> [Given data]:
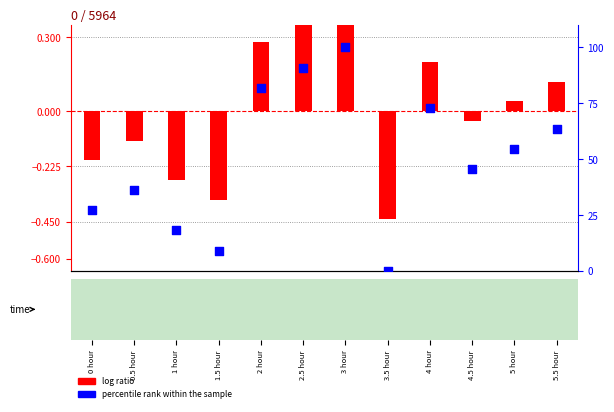

Which series reaches the maximum Y coordinate?

percentile rank within the sample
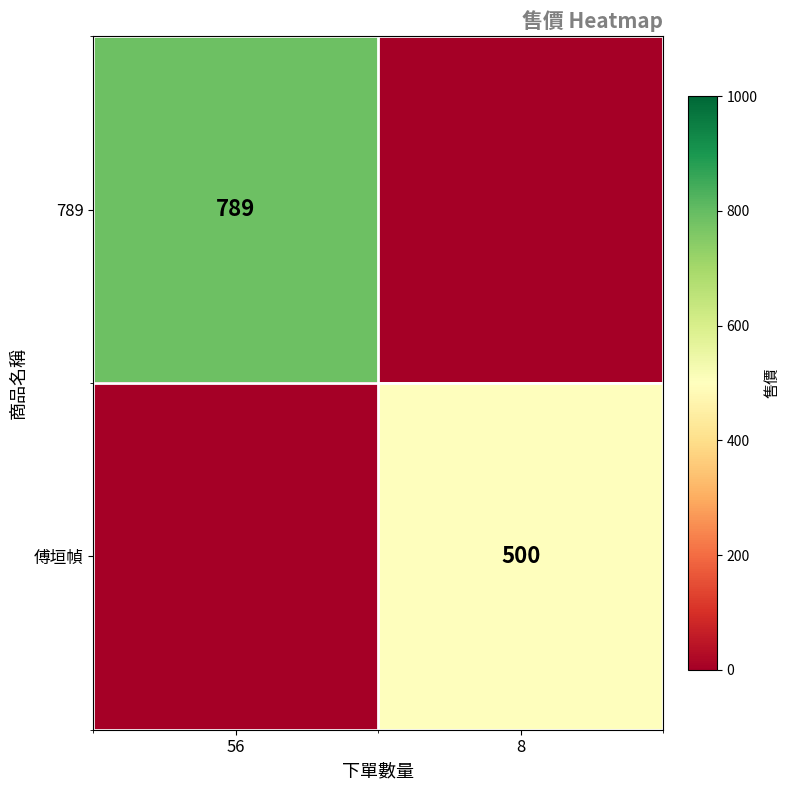

How many distinct data groups are displayed?

2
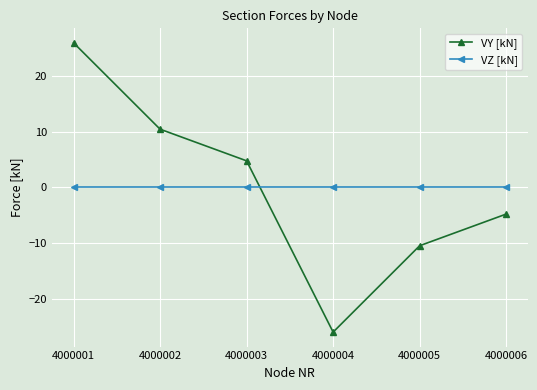

Does the chart have visible grid lines?

Yes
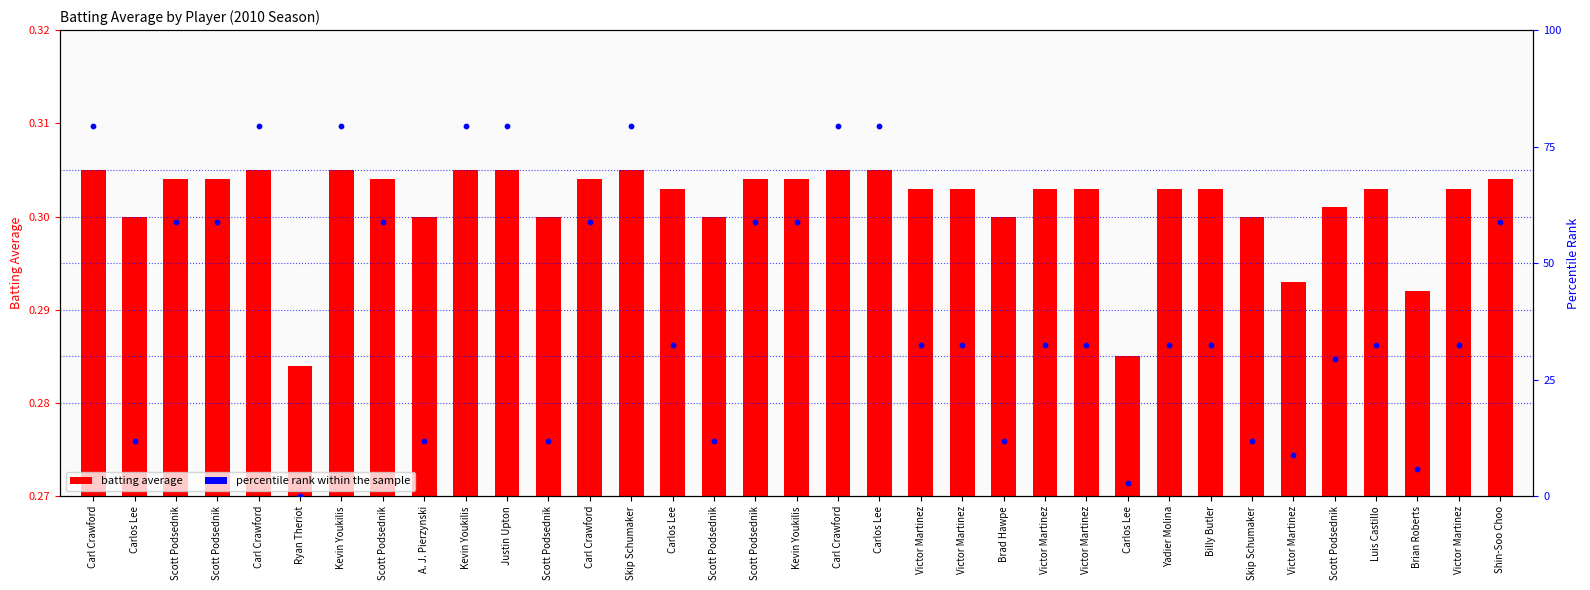

Which series contains the lowest Y value?

percentile rank within the sample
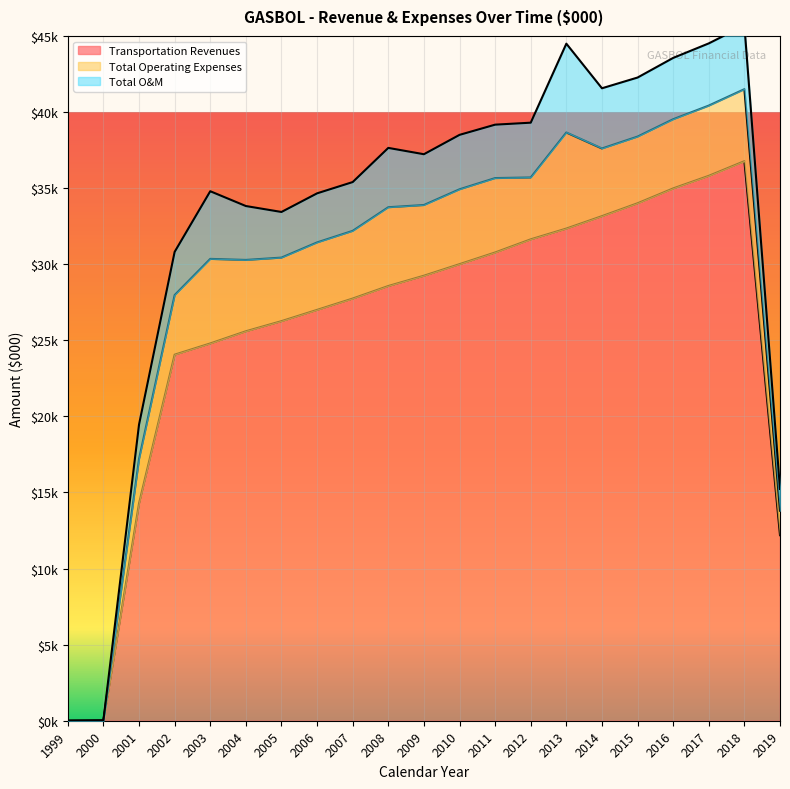

Which series has the widest spread of values?

Transportation Revenues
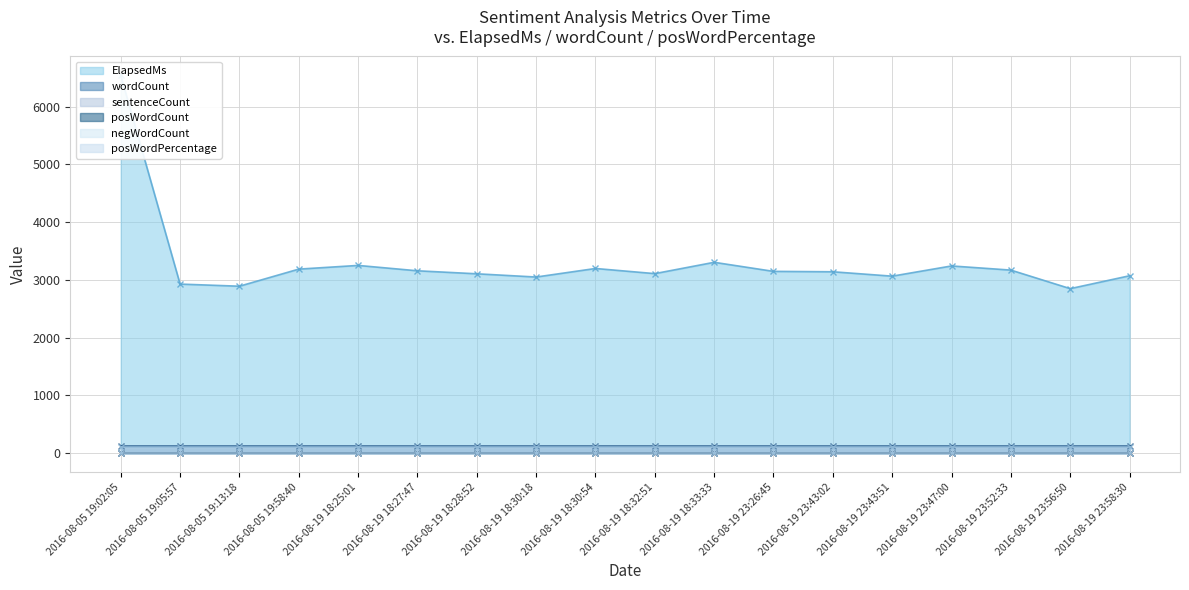

How many categories are shown in the chart?

18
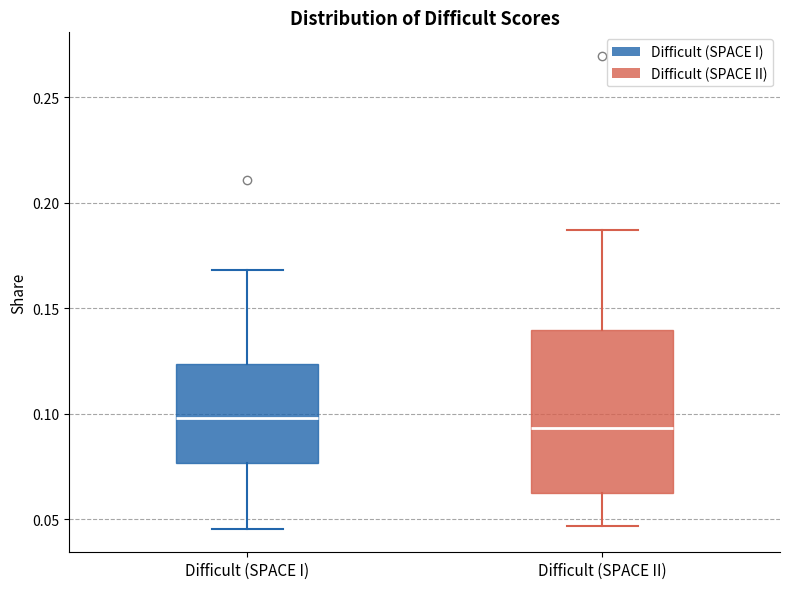

Reading left to right, read every box against the y-axis: the position of its median line, the range the box covers, and the ends of its whiskers. The values are not printed on the chart, so give them approximately, as read against the axis.

Difficult (SPACE I): median 0.100, box 0.075 to 0.125, whiskers 0.045 to 0.170
Difficult (SPACE II): median 0.095, box 0.060 to 0.140, whiskers 0.045 to 0.185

> [Task instructions]: Reproduce every line of the listing above word for word, without any of the pictures.

> [Output]:
Which series reaches the maximum Y coordinate?

percentile rank within the sample

How many distinct data groups are displayed?

2

Does the chart have visible grid lines?

Yes

Which series contains the lowest Y value?

percentile rank within the sample

Which series has the widest spread of values?

Transportation Revenues

How many categories are shown in the chart?

18

Reading left to right, read every box against the y-axis: the position of its median line, the range the box covers, and the ends of its whiskers. The values are not printed on the chart, so give them approximately, as read against the axis.

Difficult (SPACE I): median 0.100, box 0.075 to 0.125, whiskers 0.045 to 0.170
Difficult (SPACE II): median 0.095, box 0.060 to 0.140, whiskers 0.045 to 0.185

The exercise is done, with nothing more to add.